NMO is a rare condition. In Europe, it’s estimated that there’s one case of NMO for every 100,000 people. In the UK, it’s thought that NMO affects less than 1,000 people.

NMO can affect anyone but it’s more common in women than men, with about four females being affected for every male.

Although the condition is thought to be more common in people of Asian and African descent, an increasing number of white (Caucasian) people are also being diagnosed.

Diagnosing NMO

It’s important that NMO is correctly diagnosed. It can sometimes be confused with multiple sclerosis, which also affects the brain and spinal cord and has similar symptoms. However, the treatment is different.

A neurology specialist will discuss your symptoms and medical history with you.

You’ll have a magnetic resonance imaging (MRI) scan of your brain and spinal cord. Some people with NMO (up to 60%) have lesions on their brain and spine, which are different to the lesions of someone with MS.

A blood sample will be taken and tested for aquaporin-4 antibodies.
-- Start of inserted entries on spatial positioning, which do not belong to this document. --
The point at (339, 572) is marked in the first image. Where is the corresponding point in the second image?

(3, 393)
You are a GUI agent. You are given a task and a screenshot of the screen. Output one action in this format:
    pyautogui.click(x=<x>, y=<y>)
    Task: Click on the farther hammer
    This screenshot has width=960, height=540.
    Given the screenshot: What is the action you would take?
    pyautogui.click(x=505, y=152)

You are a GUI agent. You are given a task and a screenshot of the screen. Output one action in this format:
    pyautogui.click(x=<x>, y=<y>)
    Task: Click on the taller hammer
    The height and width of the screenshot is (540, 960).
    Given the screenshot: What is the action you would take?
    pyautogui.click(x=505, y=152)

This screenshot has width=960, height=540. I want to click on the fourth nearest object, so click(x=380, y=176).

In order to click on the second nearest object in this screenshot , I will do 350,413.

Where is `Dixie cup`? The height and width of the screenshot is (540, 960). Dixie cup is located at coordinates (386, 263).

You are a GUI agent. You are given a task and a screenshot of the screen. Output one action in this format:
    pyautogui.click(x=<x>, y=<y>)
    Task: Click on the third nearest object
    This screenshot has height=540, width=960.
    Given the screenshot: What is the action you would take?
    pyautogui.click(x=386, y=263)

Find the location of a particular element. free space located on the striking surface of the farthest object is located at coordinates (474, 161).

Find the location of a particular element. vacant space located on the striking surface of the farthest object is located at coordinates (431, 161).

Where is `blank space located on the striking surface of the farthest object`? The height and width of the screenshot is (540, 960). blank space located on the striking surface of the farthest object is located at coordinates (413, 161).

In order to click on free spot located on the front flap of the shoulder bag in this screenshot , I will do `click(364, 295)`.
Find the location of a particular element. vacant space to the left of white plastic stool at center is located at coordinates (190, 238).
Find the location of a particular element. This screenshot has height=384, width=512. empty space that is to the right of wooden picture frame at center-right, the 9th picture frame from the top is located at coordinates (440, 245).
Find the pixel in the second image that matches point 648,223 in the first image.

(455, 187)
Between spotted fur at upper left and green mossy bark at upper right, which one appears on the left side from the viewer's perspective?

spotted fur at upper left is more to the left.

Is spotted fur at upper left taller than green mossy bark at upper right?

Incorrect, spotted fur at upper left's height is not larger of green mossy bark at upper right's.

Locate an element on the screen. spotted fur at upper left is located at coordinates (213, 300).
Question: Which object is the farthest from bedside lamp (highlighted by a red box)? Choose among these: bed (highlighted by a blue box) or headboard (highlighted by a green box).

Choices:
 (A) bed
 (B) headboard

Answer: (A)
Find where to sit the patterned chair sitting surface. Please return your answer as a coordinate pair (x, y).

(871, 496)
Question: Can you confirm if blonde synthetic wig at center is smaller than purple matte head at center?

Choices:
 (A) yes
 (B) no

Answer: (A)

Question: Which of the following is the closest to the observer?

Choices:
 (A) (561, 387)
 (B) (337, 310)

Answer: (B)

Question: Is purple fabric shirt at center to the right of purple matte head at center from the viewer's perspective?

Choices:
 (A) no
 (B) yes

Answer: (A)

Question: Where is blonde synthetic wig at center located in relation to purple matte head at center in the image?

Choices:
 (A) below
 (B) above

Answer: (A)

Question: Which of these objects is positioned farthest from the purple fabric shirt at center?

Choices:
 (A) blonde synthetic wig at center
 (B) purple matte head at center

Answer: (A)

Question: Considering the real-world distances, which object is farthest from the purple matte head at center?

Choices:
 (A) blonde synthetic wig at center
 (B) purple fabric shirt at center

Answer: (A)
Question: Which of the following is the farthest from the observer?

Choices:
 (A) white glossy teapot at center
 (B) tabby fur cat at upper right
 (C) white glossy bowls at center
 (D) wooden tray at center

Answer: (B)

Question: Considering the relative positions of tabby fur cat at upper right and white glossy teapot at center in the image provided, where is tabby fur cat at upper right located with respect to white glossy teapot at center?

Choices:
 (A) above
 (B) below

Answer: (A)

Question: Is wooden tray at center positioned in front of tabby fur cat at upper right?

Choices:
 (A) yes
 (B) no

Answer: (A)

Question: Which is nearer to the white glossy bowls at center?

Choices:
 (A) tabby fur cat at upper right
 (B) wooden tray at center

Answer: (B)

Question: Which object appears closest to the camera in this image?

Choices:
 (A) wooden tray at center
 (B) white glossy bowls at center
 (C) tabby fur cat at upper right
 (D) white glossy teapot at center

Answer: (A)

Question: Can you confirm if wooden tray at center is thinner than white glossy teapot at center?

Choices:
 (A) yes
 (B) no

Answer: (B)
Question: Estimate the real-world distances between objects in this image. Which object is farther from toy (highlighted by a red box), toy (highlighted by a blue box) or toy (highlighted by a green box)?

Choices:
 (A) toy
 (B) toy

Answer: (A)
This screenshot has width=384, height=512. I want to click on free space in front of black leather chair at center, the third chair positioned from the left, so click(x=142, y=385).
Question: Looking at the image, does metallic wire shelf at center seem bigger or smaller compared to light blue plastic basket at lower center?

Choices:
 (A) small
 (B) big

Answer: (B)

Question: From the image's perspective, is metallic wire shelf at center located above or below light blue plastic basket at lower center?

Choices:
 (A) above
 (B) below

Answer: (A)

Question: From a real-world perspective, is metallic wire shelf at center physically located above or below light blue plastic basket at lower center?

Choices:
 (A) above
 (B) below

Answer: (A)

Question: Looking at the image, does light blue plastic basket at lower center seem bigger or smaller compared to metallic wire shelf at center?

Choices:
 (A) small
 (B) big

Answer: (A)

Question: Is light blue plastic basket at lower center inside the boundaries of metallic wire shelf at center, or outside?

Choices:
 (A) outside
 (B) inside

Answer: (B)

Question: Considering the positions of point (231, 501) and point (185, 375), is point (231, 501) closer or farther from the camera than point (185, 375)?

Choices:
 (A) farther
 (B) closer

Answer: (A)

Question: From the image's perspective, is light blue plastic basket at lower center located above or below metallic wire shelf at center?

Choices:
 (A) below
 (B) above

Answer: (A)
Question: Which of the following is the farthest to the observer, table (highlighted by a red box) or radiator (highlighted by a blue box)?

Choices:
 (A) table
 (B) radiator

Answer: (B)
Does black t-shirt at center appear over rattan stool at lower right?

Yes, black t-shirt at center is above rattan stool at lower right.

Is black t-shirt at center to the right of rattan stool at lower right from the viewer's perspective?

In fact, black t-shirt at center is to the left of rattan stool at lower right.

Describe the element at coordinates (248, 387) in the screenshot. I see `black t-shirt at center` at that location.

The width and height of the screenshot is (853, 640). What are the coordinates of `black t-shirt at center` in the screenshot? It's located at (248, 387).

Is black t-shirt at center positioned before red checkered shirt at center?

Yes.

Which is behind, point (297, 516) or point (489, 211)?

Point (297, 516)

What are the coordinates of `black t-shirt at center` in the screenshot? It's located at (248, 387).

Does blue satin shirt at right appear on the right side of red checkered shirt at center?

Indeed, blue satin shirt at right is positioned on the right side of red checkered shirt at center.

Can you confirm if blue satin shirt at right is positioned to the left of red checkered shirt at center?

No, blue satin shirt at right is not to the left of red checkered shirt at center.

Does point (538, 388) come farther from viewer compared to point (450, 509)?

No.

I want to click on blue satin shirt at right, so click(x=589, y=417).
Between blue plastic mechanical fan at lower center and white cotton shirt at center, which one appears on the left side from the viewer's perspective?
A lumbar puncture is another test you may have. A sample of cerebrospinal fluid (CSF) is taken from the spine using a hollow needle that’s inserted into the lower part of the spine.

The fluid sample will be sent to a laboratory to be tested and to look for evidence of conditions affecting the brain, spinal cord or other parts of the nervous system.

In some cases of transverse myelitis, there’s an increase in the level of proteins or white cells.

NMO UK has more information about how NMO is diagnosed.

Treating NMO

There’s no cure for NMO, so treatment aims to manage attacks and symptoms, and prevent relapses.

Every person with NMO is affected differently and some may have much milder symptoms than others. However, early treatment is usually needed to prevent further episodes and permanent disability.

Medication is used to reduce nerve inflammation, suppress the immune system and treat any pain. Rehabilitation techniques, such as physiotherapy, can also help with any reduced mobility that the relapses cause.

At these centres, research is ongoing to find possible future treatments for NMO.

To be referred to one of these centres, a GP referral letter is all that’s needed. These specialist services are nationally funded, so GP practices won’t have any additional costs for referring.

NMO UK has more information about treatments for NMO.

Driving

Optic neuritis (inflammation of the optic nerve) could affect your ability to drive.